I also started doing more of my own oil changes. My garage isn't heated, and I live in Winnipeg, so during the winter, I still pay someone else to do it. I also change my own tires. Also, car washes were starting to add up, so instead of the drive through touchless car wash, I wash the vehicles at the self serve car wash for about half the price.

I travel for work, and I was spending about $60/month on coffee. I started bringing a contego mug with me everywhere I go, with a ziploc bag full of tea bags, and I just get my mug filled up with hot water for free, and I make my tea. 

For meals, we cut back on the amount of beef we eat, and started eating more pork, and just generally cutting back on our meat intake. 

As someone stated in my other thread....tiny drops of water make up the mighty sea (along those lines).


----------



## OptsyEagle (Nov 29, 2009)

I always felt that the best way to identify and cut out frivolous spending was to take away the money. Waste tends to come into your life when money becomes more abundant. You get lazy when the need to cut spending is not as pressing.

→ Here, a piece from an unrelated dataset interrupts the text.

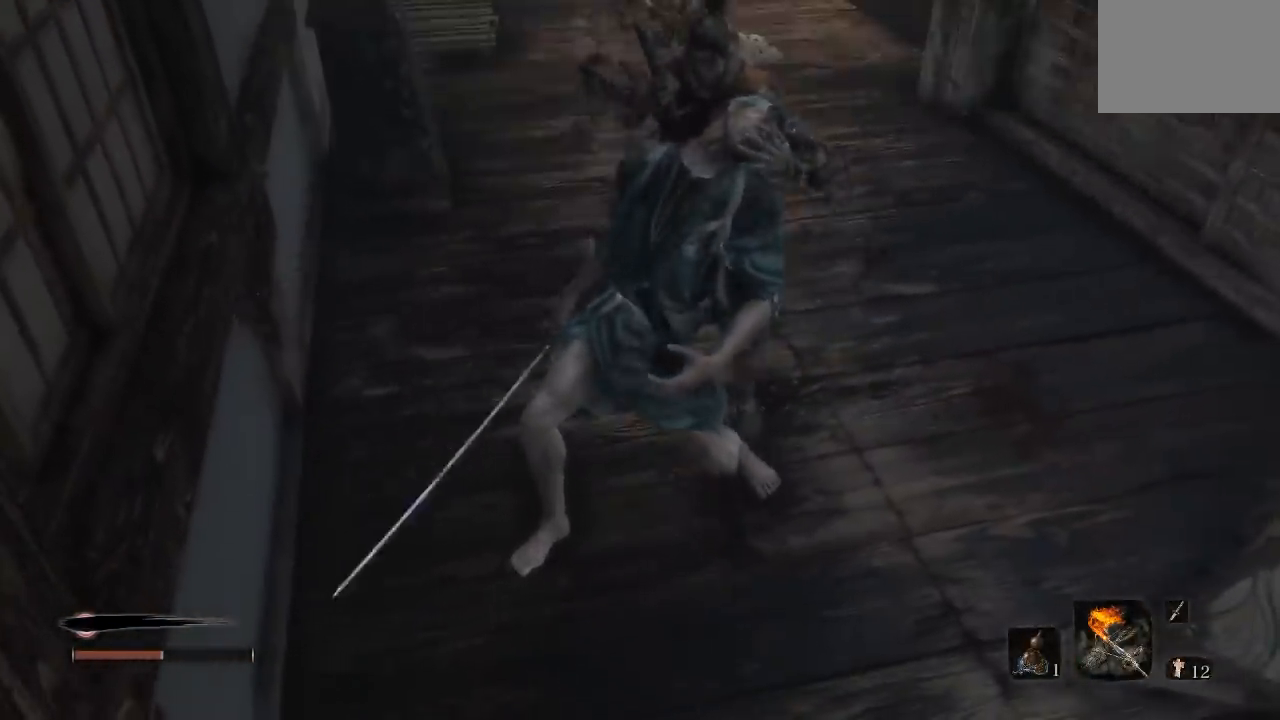
{"dt_ms": 500, "buttons": [], "left_stick": "down-left", "right_stick": "up-right", "button_events": []}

So, what I did when I was much younger is simply set up aggressive savings goals. Start out with some easy numbers that get directed to RRSPs, TFSAs, non-registered accounts, whatever, every month. Then, if you don't notice much pain in those missing dollars, increase it. So a few months later, move the savings number up. Keep doing this until you start to notice a little bit of pain, then leave it there until you acquire raises in income, etc. All raises go to savings. You can adjust this monthly savings amount, every 10 years or so for inflation or after every baby you have, etc., but if you are adjusting it from one month to the next, both down and up, it is not working.

Anyway, now that the excess money is gone you will work a little harder at cutting away the fat that crept into your life. Most people will live within their means. The only way those people get frivolous is when they have more money then they know what to do with. So get rid of it.


----------



## Jimmy (May 19, 2017)

You can save on clothes by buying towards the end of the season. I know for sporting /outdoor clothing the sales usually start at midseason to move the stock out. You can save 25-50% typically. Ex bought some golf shirts at Golf Town that were $85 regularly for $45-50 in mid July.


----------



## Onagoth (May 12, 2017)

This is exactly what we’ve done for the past 3-4 years and it has worked out well

Best way to not spend it, was to immediately remove it from our bank account, or by ensuring it never goes into the account in the first place (payroll contributions to savings plans)


----------



## lonewolf :) (Sep 13, 2016)

@ these high levels buying stocks would be frivolous spending


----------



## My Own Advisor (Sep 24, 2012)

Sounds like you're doing a lot of great things. I got in touch with the author of this book a few months ago, here are some of the tips he suggests:
https://www.myownadvisor.ca/easy-cashflow-cookbook-recipes-for-financial-wealth/


----------



## Longtimeago (Aug 8, 2018)

Umm, to cut back on frivolous spending, you must first have bee a frivolous spending kind of person to begin with. Which if you think about it, means you are insulting yourself. 
Maybe the use of the word 'frivolous' is not really what you should have used.

Paying to have oil changes and tire rotations done is not 'frivolous' in my book at least. Nor is eating a steak when I want to. They are indeed ways you can spend less but they aren't 'frivolous'. They are simply ways to spend less.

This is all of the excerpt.